**Document extract**
Em Dash vs En Dash vs Hyphen

These three punctuation marks all look very similar, and yet they cannot be used interchangeably. They only differ in length on writing and it is important to go for a correct one, depending on what exactly you want to say in your sentence. But how are the hyphen and the en dash different from the em dash?

The hyphen

The hyphen (-) is shorter than both the em dash and the en dash. Its two main uses are for compound words and for numbers that aren’t inclusive. For instance, words, such as self-esteem, or client-centered, all need a hyphen. Similarly, social security numbers are separated by hyphens as well.

The en dash

The en dash (–) is slightly longer than the hyphen but still shorter than an em dash, and it also has its own functions. Firstly, you need to use an en dash if you want to indicate a range of numbers or a span of time or distance. In these cases, it has the meaning of “through” or “to”.

Records from a data source:
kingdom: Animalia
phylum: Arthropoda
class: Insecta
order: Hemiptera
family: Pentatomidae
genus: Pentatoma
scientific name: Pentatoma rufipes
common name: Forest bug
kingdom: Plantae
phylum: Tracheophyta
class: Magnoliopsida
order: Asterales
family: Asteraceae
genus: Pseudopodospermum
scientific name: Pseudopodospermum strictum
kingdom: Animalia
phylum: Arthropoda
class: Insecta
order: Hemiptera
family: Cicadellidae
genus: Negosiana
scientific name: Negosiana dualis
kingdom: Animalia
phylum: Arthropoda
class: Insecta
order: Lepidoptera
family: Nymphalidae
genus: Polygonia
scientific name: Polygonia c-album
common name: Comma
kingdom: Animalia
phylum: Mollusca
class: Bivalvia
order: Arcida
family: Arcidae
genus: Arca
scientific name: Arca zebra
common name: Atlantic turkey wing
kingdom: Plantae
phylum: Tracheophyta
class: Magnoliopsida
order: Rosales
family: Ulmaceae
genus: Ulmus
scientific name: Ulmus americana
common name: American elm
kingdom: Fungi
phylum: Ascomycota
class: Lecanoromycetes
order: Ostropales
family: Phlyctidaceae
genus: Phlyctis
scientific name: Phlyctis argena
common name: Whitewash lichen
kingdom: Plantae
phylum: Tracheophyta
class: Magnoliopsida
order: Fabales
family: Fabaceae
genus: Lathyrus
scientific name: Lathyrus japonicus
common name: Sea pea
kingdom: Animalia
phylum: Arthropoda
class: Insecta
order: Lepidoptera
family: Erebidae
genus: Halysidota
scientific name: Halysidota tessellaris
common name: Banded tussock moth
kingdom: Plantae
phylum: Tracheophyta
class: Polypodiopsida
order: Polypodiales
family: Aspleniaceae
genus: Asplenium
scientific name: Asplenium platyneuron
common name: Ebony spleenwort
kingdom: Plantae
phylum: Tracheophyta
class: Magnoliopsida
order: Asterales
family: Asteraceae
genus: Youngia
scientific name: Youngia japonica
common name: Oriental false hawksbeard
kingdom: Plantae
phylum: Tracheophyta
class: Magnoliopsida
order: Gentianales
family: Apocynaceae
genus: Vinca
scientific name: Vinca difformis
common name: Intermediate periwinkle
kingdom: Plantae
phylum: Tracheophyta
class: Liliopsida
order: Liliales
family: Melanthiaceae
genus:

**Prompt 1**
What are the two main uses of the hyphen, according to the text on dashes and hyphens?
**Prompt 2**
Continue the text on dashes and hyphens from its last sentence.

**Task result 1**
Compound words and numbers that aren't inclusive.

**Task result 2**
For example, a teacher might assign her students to read pages 50–84 from the textbook as a part of their homework. Or, if you own a business, you could say that the 2017–2018 fiscal year was your most profitable year so far. Finally, you could say that the China–France flight is a very long one. All of these sentences require an en dash.

Secondly, you need to use an en dash if you want to show a connection between two terms. They are used for phrases that already have a hyphen, and in those instances where your modifier consists of two or more words.

Examples of this use of an en dash would be:

  • I still have my grandma’s World War II–era dress.
  • Which side of the pro-life–pro-choice argument are you on?